The LFO is outside the ParGroup – before it – and the oscillators are marked for parallel processing by making them immediate children of the ParGroup. It can get more complex – a ParGroup can contain regular Groups, in which case, you would have parallel series of synths, where each series remains in order.

Supernova has benefits in this case (but that isn’t the case in your code example). It would be possible, using temporary audio files, to use multiple scsynths for these cases as well – but, considerably more difficult than ParGroups – so much more difficult that it wouldn’t even be worth trying.

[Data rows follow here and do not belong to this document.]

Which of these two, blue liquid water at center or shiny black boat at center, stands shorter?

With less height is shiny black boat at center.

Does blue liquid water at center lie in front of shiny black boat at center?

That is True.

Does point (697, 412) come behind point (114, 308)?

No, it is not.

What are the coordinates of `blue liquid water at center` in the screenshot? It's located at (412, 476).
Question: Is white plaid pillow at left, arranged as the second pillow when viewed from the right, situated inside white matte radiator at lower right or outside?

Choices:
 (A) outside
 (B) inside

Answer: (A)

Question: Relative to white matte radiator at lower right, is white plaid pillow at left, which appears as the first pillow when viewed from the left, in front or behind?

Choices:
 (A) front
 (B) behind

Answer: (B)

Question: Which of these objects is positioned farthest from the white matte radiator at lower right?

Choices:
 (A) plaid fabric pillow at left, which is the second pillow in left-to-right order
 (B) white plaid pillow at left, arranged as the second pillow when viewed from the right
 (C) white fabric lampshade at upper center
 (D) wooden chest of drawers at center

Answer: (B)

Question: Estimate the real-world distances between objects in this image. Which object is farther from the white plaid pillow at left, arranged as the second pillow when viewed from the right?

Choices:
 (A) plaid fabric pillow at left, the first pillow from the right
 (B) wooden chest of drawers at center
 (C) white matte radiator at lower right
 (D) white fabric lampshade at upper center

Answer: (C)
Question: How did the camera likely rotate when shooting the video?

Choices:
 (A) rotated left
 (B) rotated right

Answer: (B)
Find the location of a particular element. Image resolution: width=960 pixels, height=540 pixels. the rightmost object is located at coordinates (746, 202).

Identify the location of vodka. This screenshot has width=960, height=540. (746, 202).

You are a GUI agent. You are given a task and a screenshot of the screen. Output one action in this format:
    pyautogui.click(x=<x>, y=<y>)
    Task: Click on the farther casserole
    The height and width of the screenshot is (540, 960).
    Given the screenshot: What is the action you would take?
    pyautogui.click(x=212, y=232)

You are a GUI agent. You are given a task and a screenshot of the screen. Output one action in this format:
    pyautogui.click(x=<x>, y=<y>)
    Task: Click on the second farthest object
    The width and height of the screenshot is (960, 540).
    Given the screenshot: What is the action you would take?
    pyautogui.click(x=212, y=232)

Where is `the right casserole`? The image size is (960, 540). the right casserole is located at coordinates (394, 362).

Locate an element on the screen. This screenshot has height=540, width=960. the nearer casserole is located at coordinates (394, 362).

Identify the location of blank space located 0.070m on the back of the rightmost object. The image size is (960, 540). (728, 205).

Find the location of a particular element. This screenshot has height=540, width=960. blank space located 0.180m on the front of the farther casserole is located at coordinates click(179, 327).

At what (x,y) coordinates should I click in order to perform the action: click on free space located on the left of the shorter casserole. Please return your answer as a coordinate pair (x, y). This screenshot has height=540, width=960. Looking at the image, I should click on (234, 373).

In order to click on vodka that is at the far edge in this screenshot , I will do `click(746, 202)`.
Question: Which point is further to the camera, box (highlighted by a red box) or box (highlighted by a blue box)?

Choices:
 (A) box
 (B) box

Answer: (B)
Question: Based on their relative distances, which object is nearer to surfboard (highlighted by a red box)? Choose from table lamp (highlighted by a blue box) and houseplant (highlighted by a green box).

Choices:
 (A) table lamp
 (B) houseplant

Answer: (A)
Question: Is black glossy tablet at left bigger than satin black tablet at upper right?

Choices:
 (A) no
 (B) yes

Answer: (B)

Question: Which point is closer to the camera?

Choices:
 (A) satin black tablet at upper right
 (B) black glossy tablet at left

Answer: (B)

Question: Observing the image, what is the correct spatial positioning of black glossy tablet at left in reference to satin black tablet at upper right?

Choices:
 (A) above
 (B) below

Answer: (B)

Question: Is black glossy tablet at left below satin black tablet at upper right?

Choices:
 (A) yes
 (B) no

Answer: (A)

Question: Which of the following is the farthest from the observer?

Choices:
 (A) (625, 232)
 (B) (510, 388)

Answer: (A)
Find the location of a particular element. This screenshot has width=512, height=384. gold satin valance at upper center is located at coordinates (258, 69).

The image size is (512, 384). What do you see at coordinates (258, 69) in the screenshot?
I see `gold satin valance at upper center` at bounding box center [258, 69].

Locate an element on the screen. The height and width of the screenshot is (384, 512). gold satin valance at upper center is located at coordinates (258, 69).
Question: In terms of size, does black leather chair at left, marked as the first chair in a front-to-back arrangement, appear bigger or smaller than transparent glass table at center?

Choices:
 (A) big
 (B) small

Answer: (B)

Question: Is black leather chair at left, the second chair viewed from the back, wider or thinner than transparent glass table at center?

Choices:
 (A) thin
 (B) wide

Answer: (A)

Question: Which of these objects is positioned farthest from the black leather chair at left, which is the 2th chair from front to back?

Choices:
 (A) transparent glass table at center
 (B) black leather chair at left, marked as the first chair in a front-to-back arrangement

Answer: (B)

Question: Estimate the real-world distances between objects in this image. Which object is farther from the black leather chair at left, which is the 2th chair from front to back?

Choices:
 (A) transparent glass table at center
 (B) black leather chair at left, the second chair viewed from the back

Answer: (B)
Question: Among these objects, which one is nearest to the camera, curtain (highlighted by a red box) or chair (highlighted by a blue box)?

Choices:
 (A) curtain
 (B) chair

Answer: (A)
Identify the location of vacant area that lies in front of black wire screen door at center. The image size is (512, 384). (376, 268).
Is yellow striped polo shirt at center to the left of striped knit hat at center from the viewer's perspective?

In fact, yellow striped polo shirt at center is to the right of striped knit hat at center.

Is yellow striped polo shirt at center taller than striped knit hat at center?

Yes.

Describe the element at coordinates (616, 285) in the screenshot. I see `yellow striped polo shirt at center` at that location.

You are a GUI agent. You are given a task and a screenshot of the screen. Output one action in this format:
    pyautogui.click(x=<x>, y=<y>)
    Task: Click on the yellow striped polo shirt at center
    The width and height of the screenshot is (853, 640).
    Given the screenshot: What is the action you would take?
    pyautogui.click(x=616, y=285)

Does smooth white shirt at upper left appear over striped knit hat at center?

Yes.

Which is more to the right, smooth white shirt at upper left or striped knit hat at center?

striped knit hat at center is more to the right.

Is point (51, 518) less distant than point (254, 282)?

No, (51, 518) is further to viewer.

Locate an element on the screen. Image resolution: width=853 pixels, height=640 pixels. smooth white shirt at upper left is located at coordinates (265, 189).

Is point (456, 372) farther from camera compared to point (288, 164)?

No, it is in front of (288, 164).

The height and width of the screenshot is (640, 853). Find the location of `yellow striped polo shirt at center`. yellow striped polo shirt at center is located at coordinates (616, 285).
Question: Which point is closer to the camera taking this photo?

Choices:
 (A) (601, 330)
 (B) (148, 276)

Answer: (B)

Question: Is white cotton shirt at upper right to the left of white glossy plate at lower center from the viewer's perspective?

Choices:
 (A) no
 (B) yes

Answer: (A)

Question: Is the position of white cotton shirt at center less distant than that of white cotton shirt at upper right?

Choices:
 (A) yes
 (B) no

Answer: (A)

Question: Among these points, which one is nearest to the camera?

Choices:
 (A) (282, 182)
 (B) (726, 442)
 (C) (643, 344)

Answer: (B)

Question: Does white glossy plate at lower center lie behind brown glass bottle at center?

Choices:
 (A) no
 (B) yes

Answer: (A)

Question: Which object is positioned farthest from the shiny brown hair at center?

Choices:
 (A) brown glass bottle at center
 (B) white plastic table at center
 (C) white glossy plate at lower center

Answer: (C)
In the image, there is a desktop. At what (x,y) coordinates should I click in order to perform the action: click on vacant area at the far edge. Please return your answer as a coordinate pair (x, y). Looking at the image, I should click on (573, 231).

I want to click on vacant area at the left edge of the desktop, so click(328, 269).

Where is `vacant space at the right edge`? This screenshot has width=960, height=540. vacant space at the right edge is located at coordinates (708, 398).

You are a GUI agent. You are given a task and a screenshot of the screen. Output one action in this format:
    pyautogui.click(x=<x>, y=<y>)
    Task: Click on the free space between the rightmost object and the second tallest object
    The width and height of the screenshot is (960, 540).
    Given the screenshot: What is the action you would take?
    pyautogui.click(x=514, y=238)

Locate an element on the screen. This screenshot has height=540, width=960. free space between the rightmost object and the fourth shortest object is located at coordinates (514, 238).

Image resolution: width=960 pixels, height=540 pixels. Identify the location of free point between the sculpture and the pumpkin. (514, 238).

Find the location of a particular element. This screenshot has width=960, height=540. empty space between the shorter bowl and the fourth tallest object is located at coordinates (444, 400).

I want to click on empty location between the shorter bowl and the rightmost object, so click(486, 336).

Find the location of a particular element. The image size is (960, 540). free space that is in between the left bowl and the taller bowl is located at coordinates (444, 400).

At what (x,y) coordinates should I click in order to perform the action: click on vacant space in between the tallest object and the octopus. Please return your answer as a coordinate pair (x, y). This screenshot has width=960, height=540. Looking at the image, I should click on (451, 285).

BTW I had said before that it wasn’t possible to write multiple output files in NRT. That isn’t strictly true. There is only one “output file path,” but it should work to allocate recording Buffers, prepare them for recording, and use DiskOut. Users normally don’t do this “by hand” because you can just turn on recording (which does all of that for you) – but the components of recording are available, and could (should?) be possible to replicate in NRT.

Actually it does! I wasn’t at the computer and couldn’t try it last night.

No error for your code example in Linux. Which OS are you using?